This is a sponsored post with Shenandoah Valley Organic. All opinions are my own.
I’m making it a personal mission to commission whole chickens on the Thanksgiving table instead of turkeys. I personally think chicken is much more flavorful and far better tasting than turkey. The recollections of Thanksgiving dinner for me are dried turkey slathered in tons of gravy so I don’t choke as I swallow the turkey.
I know you all are probably cringing at that visual but it’s true. Perhaps we could have researched ways to make this dryness issue less of a possibility but in reality we had so much other stuff going on for the holiday that we weren’t really going to do that.
Now that I have had some time to play around with my pressure cooker, I had a revelation. Stick Shenandoah Valley Organic’s whole chicken inside. The result? Super moist and tender chicken. I could barely pull it out of the pressure cooker because the meat was basically falling off the bone. I had to be ever so gentle with it but you totally don’t have to. I did it because I had to photograph its awesomeness but if you’re just serving this amongst family and friends, the more that it’s falling off the bone I feel is more intriguing. Everyone will be waiting for that first bite!
This is my third recipe in my series with Shenandoah Valley Organic and with this specific post and recipe, I’m using their Farmer Focus whole chicken to show you how you can have an alternative to turkey this Thanksgiving.
Like previously mentioned, I am not a huge fan of turkey but I love chicken so this whole chicken made in the pressure cooker was my kind of showstopper. You can actually free up oven space because this is mainly made in the pressure cooker and you can keep it warm in the pressure cooker up until you need to quickly broil the outside of the chicken for that gorgeous dark brown color.
Shenandoah Valley Organic Farmer Focus brand makes it easy for me to pick my choice in meat. SVO prides themselves in the highest quality chicken grown on family-owned farms. The Farmer Focus brand gives you the ability to find out where your chicken is from (which farm it came from) by going to their website and typing in the farm ID that is on every Farmer Focus package. The organic chicken from SVO is humanely raised and a fed a diet free from animal byproducts, pesticides, and antibiotics. Pretty easy choice in terms of your Thanksgiving meat alternative, right?
Just look at the crust on the outside of the bird! The honey butter and herbs give the chicken awesome flavor and extra crispy skin — one of the best parts of chicken, right?
Pressure Cooker Honey Butter and Herb Roasted Chicken
- 1 whole chicken, about 4 pounds, giblets removed
- 1 bunch fresh poultry herbs (sage, rosemary, thyme)
- Salt and pepper, to taste
- 1 lemon, halved
- ½ onion, quartered
- 1 cup (237 ml) chicken stock
- 4 tablespoons (56 g) unsalted butter, room temperature
- 2 tablespoons honey
- 5 sprigs fresh thyme
- Pat dry the exterior of your whole chicken and season with salt and pepper.
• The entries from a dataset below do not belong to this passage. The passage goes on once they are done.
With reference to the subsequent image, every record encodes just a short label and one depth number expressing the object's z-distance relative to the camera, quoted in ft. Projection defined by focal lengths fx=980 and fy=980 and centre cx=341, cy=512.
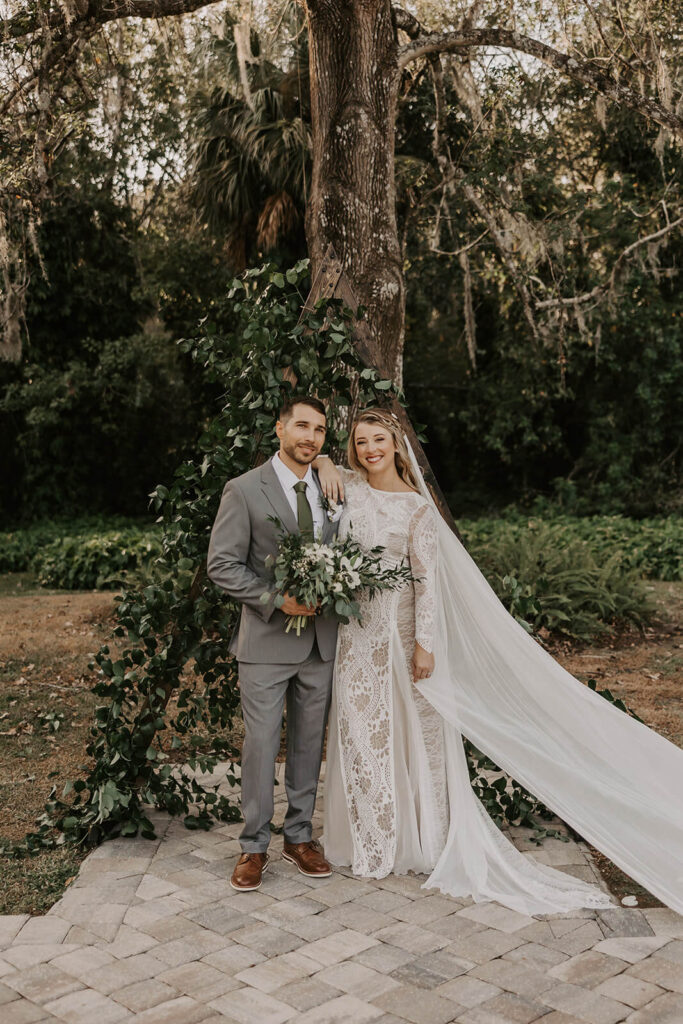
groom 11.94
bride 12.16
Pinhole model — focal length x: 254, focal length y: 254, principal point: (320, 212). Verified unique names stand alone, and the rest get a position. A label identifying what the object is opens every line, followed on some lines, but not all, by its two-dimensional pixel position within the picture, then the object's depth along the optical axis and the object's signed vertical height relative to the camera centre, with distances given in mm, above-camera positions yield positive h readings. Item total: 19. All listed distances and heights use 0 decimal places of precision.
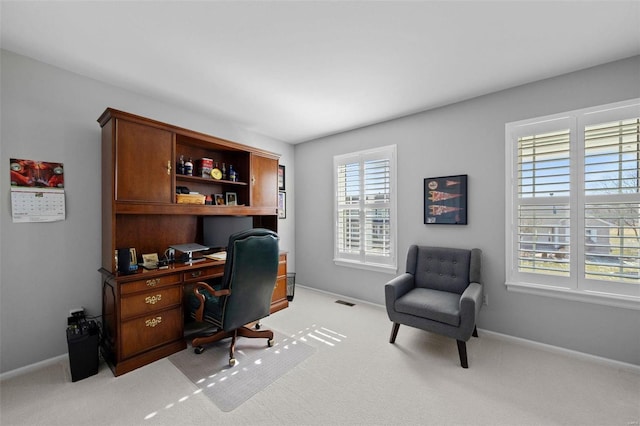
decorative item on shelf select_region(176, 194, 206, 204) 2800 +137
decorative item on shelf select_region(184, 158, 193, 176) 2988 +503
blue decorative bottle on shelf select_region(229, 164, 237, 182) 3420 +480
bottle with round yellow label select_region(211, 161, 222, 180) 3248 +479
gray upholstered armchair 2266 -895
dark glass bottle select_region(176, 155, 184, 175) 2996 +513
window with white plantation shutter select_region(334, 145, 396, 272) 3693 +18
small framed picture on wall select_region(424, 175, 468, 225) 3043 +124
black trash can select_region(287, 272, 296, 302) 4023 -1222
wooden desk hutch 2234 -233
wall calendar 2148 +175
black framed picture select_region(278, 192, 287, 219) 4555 +99
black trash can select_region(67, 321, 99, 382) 2051 -1158
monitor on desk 3303 -245
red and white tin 3166 +550
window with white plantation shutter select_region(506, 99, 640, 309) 2234 +47
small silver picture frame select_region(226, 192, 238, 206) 3614 +179
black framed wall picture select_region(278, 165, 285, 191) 4566 +594
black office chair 2285 -761
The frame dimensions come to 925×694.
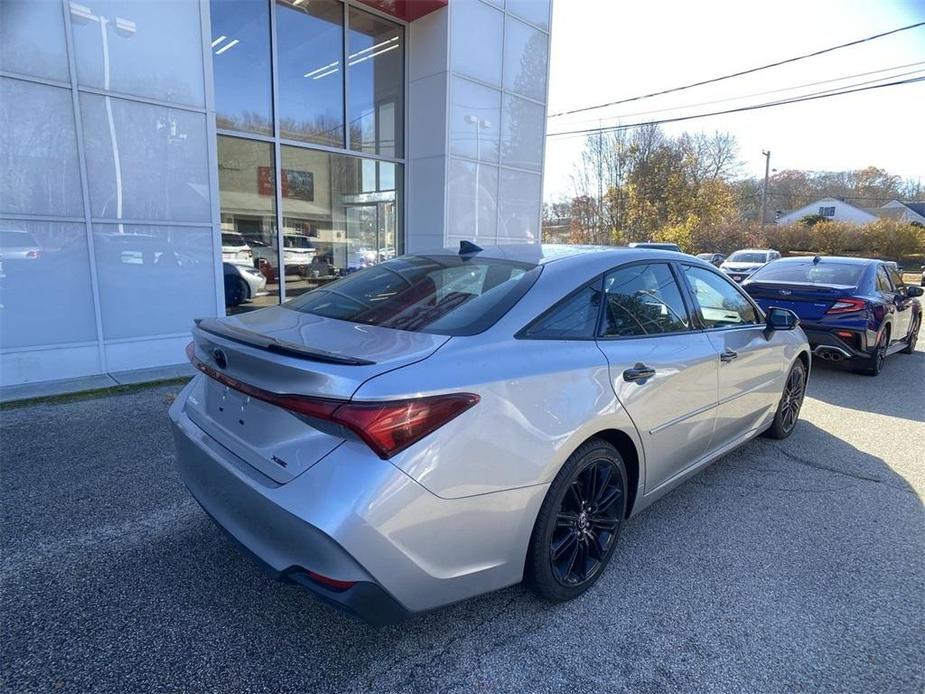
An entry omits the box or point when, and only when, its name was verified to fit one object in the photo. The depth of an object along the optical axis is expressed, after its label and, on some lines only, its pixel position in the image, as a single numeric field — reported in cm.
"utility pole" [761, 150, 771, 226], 4372
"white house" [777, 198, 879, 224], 6078
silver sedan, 180
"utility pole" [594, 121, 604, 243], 3591
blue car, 681
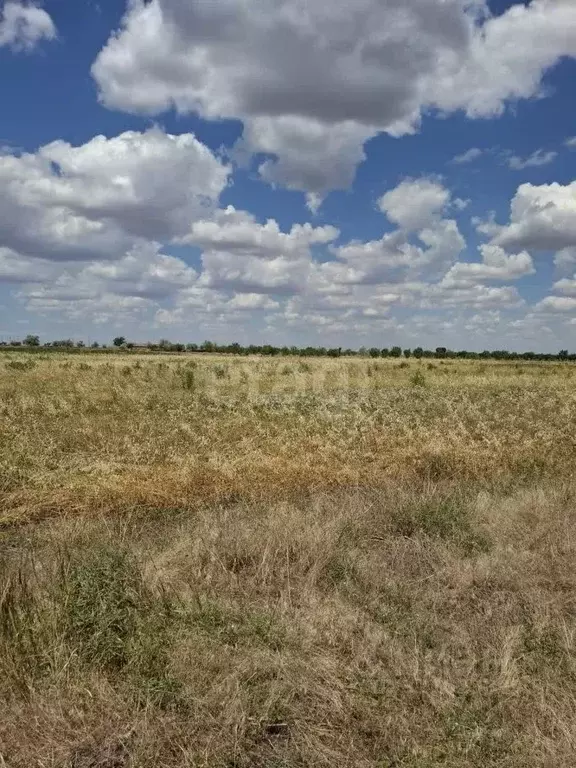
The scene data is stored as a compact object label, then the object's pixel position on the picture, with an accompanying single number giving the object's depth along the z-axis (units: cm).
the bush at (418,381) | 3612
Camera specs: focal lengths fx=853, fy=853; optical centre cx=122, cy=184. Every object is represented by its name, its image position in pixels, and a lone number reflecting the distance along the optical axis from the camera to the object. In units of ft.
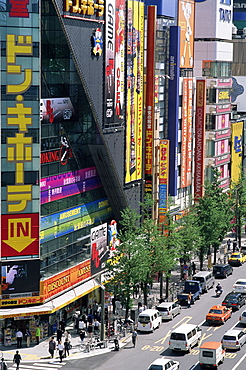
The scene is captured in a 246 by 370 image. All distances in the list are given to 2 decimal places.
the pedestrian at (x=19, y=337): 242.99
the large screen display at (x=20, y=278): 246.06
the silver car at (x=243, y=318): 265.54
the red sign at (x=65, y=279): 254.06
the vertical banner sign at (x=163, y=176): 337.72
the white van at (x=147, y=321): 258.16
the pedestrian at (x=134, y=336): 243.19
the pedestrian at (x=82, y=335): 249.00
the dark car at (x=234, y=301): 288.51
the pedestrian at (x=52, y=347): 233.76
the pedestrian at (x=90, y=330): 255.04
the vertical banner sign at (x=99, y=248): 275.80
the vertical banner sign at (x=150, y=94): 325.01
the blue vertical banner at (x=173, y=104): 353.31
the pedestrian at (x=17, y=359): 221.87
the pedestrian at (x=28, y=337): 245.65
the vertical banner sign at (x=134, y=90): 306.35
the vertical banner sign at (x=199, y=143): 396.63
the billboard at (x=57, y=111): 262.26
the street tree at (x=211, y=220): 350.23
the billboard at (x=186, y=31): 377.91
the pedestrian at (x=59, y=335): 245.32
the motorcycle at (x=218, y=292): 306.96
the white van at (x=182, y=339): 235.81
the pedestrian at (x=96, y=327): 261.24
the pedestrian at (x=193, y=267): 341.33
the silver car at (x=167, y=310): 271.90
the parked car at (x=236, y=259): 367.04
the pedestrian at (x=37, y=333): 247.50
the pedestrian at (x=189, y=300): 291.38
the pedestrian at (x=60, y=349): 231.81
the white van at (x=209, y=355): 221.46
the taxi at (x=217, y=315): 268.21
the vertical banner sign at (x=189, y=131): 381.40
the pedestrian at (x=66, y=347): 236.79
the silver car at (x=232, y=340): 240.53
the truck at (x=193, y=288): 300.61
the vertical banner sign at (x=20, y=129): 239.50
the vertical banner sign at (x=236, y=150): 461.78
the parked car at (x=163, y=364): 209.26
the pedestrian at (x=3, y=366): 216.33
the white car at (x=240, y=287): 311.47
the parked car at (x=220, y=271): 340.59
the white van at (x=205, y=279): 312.36
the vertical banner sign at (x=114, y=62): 285.43
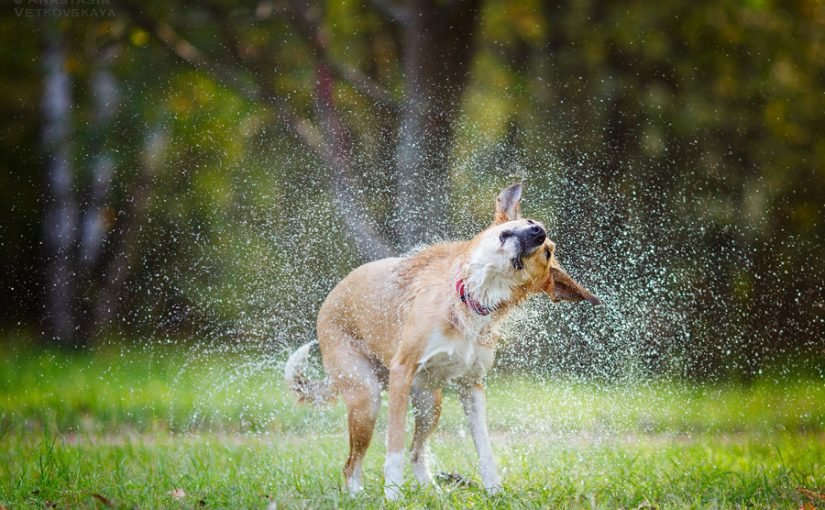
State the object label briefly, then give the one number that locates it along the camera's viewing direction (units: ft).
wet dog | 32.60
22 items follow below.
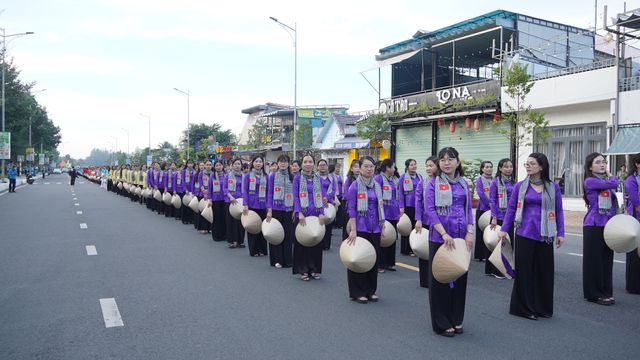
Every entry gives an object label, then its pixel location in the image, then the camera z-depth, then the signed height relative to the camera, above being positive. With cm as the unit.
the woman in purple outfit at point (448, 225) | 545 -58
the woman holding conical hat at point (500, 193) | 859 -38
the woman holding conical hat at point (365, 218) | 680 -63
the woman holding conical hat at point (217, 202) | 1272 -83
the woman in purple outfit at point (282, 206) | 912 -65
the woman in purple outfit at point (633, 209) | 727 -52
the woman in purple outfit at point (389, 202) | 872 -57
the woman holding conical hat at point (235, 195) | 1161 -59
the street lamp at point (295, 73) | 3341 +564
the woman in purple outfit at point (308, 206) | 811 -58
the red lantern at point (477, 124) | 2514 +201
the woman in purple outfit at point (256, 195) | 1033 -53
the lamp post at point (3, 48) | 4016 +951
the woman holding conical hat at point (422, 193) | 585 -27
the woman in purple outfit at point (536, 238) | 610 -76
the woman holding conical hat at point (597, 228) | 693 -76
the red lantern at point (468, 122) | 2573 +215
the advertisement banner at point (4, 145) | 4096 +143
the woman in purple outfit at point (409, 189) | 1012 -40
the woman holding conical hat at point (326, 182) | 1130 -30
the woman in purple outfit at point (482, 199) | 959 -53
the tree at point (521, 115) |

And set on a large plate or cutting board.
- Wash your hands then put the poultry herbs into the cavity along with the onions and lemon halves.
- Place the whole chicken into the insert of your 6-quart pressure cooker then add chicken stock around the chicken.
- Using manual mode on your pressure cooker (I have an Instant Pot), change your pressure to high pressure and cook time to 35 minutes.
- While chicken is cooking, preheat oven to 450 °F (232 °C). In a small bowl, mix together butter, honey, and thyme.
- Once chicken is done, you can either do a quick-release of pressure or let it manually release. Either way, once the pressure is released, carefully lift out the chicken and place on a large casserole dish. Leave the liquid in the insert as you can make a gravy out of it later!
- Using your a brush or your hands (if you deem that the chicken is not too hot), spread the butter mixture all over the chicken. Making sure it gets in the nooks and crannies and the inside cavity.
- Bake in the oven for an additional 15-20 minutes to get the exterior nice and brown. You can choose to broil the exterior, too, but watch it as it takes less time.
- Let chicken rest for 15 minutes before carving and serving.
- For the liquid that is still in the pressure cooker insert: turn your pressure cooker to the saute function (if you don’t have that, you can pour the liquid into a small saucepan and this on the stove) then add 2-3 tablespoons of flour to the mixture to thicken into a gravy-like consistency. If you like it thicker, add more flour. Season with additional salt and pepper, to taste.